The Washington-based lender financed projects in developing countries worth an average of $40 billion annually between 2016-2019, before scaling up its response to the pandemic in 2020 when it stepped in with $67 billion, its largest annual commitment since 2008. The following year, commitments were almost $62 billion - 17 times more than Chinese financing.

"The World Bank had a fixed amount of lending capacity, but this was accelerated as part of the COVID-19 response," Gallagher said, adding this might return to trend post-pandemic.

Overall, China's commitments were 83 per cent of the $601 billion lent by the World Bank from 2008-2021.

Reuters reported this month that the World Bank was seeking to vastly expand its lending capacity to address climate change and other global crises and would negotiate with shareholders ahead of April meetings on proposals including a capital increase and new lending tools.

Looking into 2022, the general trend away from supporting finance for large-scale hydrocarbon projects continues, the study added.
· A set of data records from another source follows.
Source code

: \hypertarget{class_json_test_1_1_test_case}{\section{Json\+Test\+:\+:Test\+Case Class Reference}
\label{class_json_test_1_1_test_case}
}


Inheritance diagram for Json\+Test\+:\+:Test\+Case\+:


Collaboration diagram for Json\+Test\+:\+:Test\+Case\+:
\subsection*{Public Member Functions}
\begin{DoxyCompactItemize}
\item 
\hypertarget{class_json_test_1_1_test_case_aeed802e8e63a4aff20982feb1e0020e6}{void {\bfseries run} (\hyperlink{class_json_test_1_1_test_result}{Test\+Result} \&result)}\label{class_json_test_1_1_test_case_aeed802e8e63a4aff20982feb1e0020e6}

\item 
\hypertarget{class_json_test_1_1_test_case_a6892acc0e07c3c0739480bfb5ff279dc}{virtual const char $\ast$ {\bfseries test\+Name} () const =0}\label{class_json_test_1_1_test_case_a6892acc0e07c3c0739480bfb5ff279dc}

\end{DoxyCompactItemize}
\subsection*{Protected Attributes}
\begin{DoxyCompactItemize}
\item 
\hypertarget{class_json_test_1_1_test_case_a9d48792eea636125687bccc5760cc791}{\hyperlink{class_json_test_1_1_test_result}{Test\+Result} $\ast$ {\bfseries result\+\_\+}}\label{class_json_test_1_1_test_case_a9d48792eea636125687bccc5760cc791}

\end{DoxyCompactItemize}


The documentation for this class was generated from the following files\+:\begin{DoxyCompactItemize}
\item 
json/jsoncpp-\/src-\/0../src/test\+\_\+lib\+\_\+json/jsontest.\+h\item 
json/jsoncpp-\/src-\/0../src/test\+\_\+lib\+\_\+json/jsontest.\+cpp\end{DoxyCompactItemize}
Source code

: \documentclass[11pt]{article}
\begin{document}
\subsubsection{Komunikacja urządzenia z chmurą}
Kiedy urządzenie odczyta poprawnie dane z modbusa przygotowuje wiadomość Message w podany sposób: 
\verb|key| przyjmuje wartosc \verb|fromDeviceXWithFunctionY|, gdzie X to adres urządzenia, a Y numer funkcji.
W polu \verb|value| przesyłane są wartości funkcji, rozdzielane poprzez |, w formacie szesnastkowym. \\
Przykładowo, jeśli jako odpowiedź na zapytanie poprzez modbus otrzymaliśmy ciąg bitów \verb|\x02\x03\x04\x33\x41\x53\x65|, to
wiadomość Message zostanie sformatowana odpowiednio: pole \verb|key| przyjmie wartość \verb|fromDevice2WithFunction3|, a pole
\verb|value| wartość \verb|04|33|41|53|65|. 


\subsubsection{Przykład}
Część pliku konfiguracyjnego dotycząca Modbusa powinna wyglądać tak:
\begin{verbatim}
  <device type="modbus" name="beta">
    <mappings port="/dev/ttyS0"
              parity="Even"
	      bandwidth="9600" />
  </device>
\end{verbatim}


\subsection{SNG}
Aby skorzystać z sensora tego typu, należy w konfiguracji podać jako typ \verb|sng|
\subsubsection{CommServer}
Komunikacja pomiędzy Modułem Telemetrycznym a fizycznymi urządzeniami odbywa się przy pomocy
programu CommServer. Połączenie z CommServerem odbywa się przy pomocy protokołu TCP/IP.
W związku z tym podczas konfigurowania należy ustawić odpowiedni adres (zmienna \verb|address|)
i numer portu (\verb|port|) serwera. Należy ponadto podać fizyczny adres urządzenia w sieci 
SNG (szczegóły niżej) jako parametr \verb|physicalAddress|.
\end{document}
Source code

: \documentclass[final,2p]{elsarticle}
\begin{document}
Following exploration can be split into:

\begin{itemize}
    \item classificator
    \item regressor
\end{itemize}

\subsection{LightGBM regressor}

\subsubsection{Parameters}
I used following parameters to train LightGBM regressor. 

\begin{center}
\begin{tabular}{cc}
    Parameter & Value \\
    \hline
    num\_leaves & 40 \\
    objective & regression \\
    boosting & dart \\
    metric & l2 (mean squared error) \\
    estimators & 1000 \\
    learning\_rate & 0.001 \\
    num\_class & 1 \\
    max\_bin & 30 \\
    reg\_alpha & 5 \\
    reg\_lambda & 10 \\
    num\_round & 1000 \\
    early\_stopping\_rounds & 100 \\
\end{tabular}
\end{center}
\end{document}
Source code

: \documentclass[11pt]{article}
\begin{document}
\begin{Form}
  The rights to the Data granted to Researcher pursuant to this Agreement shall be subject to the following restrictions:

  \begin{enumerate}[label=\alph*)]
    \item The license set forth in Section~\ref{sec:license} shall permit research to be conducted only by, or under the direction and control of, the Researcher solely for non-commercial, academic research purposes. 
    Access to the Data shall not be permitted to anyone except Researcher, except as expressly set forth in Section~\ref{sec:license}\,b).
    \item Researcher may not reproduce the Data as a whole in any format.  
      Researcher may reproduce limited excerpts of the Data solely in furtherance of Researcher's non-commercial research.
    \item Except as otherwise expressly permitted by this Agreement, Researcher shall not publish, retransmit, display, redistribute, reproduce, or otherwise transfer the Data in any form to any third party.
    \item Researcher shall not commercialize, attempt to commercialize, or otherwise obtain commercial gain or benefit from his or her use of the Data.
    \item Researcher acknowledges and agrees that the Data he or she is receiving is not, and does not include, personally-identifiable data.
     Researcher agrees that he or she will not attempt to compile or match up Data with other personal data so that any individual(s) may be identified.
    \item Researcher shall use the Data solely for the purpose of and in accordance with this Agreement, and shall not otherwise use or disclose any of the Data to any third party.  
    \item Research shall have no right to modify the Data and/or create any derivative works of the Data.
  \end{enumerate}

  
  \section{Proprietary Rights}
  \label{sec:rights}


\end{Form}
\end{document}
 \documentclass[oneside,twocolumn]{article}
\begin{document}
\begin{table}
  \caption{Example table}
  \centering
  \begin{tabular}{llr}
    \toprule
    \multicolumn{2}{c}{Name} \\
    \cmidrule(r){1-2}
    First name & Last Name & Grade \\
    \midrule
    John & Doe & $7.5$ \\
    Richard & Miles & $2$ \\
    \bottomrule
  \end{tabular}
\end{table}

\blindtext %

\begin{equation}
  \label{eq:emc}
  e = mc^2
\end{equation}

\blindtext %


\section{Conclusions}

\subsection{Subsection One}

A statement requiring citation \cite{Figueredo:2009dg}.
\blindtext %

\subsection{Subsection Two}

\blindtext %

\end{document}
"It is telling that Chinese development finance institutions opted not to support Russia’s recent Arctic LNG 2 mega-project, even though they lent over $11 billion to a similar Russian project (Yamal LNG) just a few years ago," said Rebecca Ray, a senior academic researcher for the policy centre.

"Given this change of heart, it seems unlikely that China returns to major Russian lending in the near-term," she added.